##### Document passage #####

We can further preprocess the data, by trying to decrease the vocabulary size for the text. Here we perform a light text preprocessing, by removing punctuation, removing the masked information (*XXX…* patterns), removing extra spaces and finally normalize everything to lowercase.

In [16]:
import string

table = str.maketrans(string.punctuation, ' '*len(string.punctuation))
df2['Complaint'] = df2['Complaint'].str.translate(table)
df2['Complaint'] = df2['Complaint'].str.replace('X+', '')
df2['Complaint'] = df2['Complaint'].str.replace(' +', ' ')
df2['Complaint'] = df2['Complaint'].str.lower()
df2['Complaint'] = df2['Complaint'].str.strip()

In [17]:
df2.iloc[4]['Complaint']

'i own a small trucking company one of my trucks needed a repair i hired a mechanic to do the repair on he told us he installed new batteries and a new starter on the truck the mechanic stated his work was guaranteed and i paid him with my td bank credit card 2300 00 for this repair when my driver went to start the truck for work the next day the truck did not work start again we tried calling texting mechanic to let him know the truck was not working even though the previous day he said he fixed the truck i have the texts and phone records showing we were reaching out to the mechanic with no response from him i had to hire another mechanic to fix truck again and found out the parts put in my truck by the first mechanic were wrong i filed a dispute on for the above transaction with my td bank credit card even though i paid the first mechanic 2300 00 my dispute amount was for only 1300 00 because that amount is for the wrong parts the credit card company requested proof of records and a

There is some text in the *Complaint* column that has 0 or very few words, which represents about 1,000 rows in the dataset. Here we consider the minimum of 5 words for the text to have some useful information.

##### Stored data #####

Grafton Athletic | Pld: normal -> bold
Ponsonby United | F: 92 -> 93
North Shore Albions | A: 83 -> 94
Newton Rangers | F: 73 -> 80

#####

Given problem -
From the text-preprocessing excerpt, reproduce verbatim the stretch starting with "We can further" and going on through "str.maketrans(string.punctuation, ' '*len(string.punctuation))".

Solved exercise -
We can further preprocess the data, by trying to decrease the vocabulary size for the text. Here we perform a light text preprocessing, by removing punctuation, removing the masked information (*XXX…* patterns), removing extra spaces and finally normalize everything to lowercase.

In [16]:
import string

table = str.maketrans(string.punctuation, ' '*len(string.punctuation))